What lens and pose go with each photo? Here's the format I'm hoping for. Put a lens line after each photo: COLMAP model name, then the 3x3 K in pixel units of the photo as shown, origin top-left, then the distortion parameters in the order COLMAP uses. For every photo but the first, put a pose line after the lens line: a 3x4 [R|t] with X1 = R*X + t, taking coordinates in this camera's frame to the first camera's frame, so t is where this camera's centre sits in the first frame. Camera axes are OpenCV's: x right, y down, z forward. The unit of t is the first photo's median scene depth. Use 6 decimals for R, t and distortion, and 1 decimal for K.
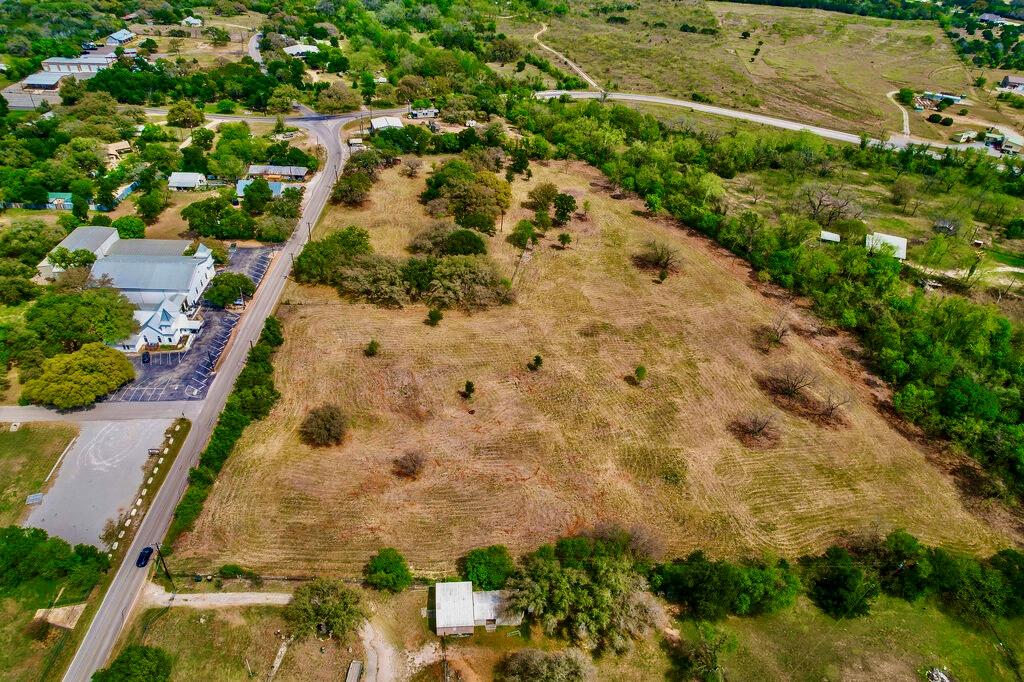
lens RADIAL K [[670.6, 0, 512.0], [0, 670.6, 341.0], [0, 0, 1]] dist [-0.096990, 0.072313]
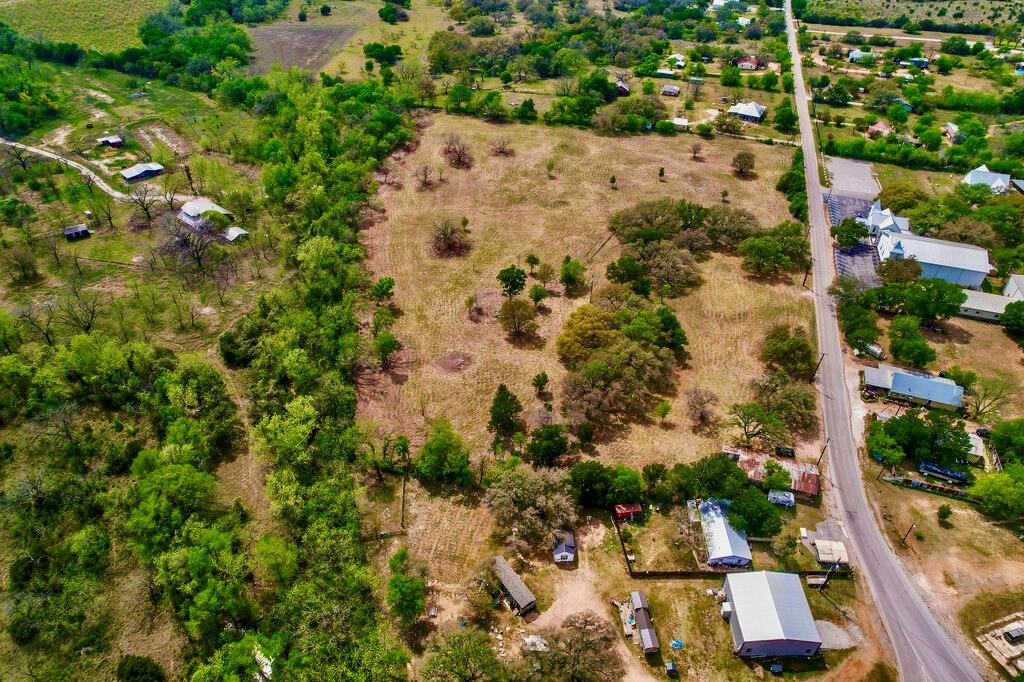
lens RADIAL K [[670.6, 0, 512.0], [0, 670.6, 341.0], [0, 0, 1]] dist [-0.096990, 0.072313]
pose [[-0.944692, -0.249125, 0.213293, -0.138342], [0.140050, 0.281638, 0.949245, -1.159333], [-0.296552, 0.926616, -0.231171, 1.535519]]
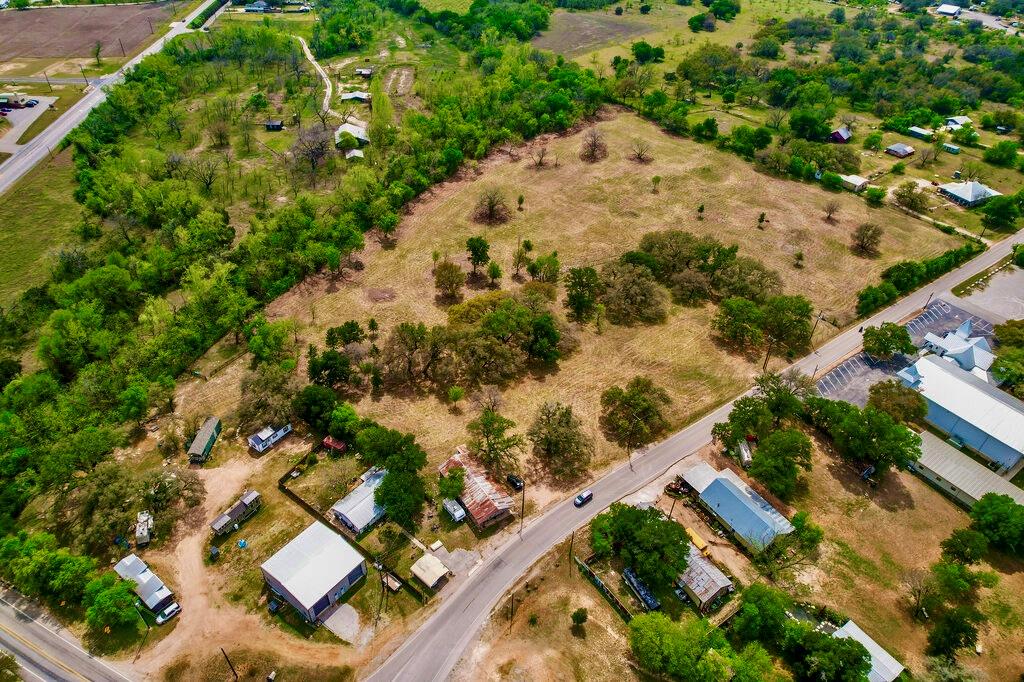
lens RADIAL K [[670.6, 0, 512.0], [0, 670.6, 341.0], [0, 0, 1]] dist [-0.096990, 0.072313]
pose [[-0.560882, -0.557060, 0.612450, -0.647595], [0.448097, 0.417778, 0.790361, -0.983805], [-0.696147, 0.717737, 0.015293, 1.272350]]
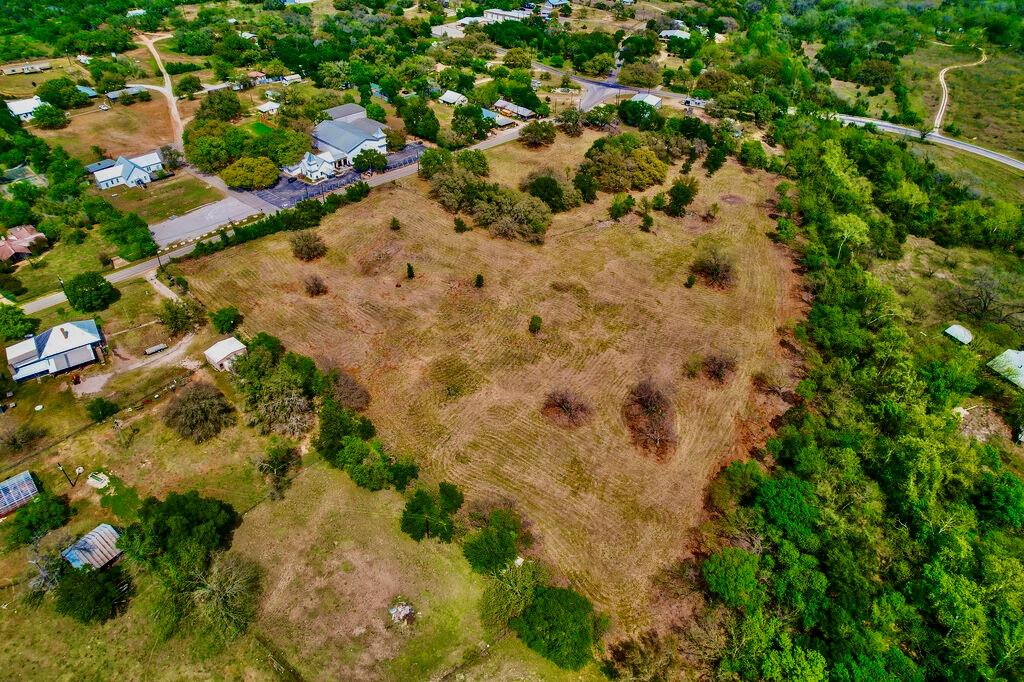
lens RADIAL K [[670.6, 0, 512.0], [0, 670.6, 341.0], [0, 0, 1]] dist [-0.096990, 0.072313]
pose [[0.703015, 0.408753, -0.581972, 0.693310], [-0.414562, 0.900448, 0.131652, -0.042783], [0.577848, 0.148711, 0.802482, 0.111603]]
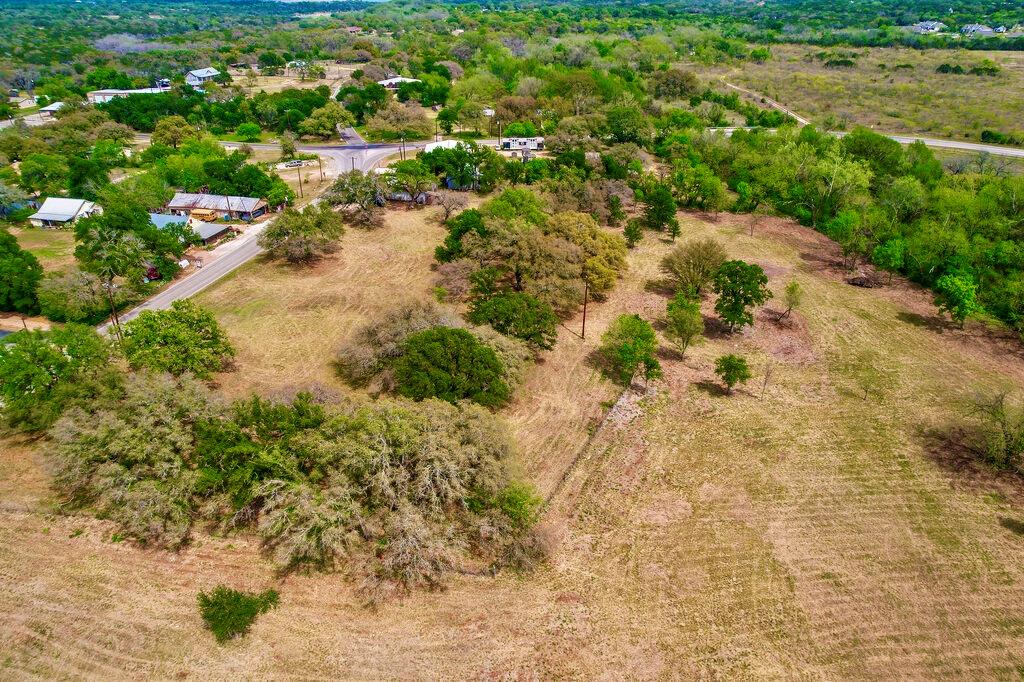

▶ [Assignment]: Filter the records above, keeping only the lines that contain the string "pose", and copy those lines out. The match is case-sensitive.

▶ [Task result]:
What lens and pose go with each photo? Here's the format I'm hoping for. Put a lens line after each photo: COLMAP model name, then the 3x3 K in pixel units of the photo as shown, origin top-left, then the distortion parameters in the order COLMAP uses. For every photo but the first, put a pose line after the lens line: a 3x4 [R|t] with X1 = R*X + t, taking coordinates in this camera's frame to the first camera's frame, so t is where this camera's centre sits in the first frame. Camera axes are OpenCV's: x right, y down, z forward. The unit of t is the first photo's median scene depth. Use 6 decimals for R, t and distortion, and 1 decimal for K.
pose [[-0.944692, -0.249125, 0.213293, -0.138342], [0.140050, 0.281638, 0.949245, -1.159333], [-0.296552, 0.926616, -0.231171, 1.535519]]
pose [[-0.560882, -0.557060, 0.612450, -0.647595], [0.448097, 0.417778, 0.790361, -0.983805], [-0.696147, 0.717737, 0.015293, 1.272350]]
pose [[0.703015, 0.408753, -0.581972, 0.693310], [-0.414562, 0.900448, 0.131652, -0.042783], [0.577848, 0.148711, 0.802482, 0.111603]]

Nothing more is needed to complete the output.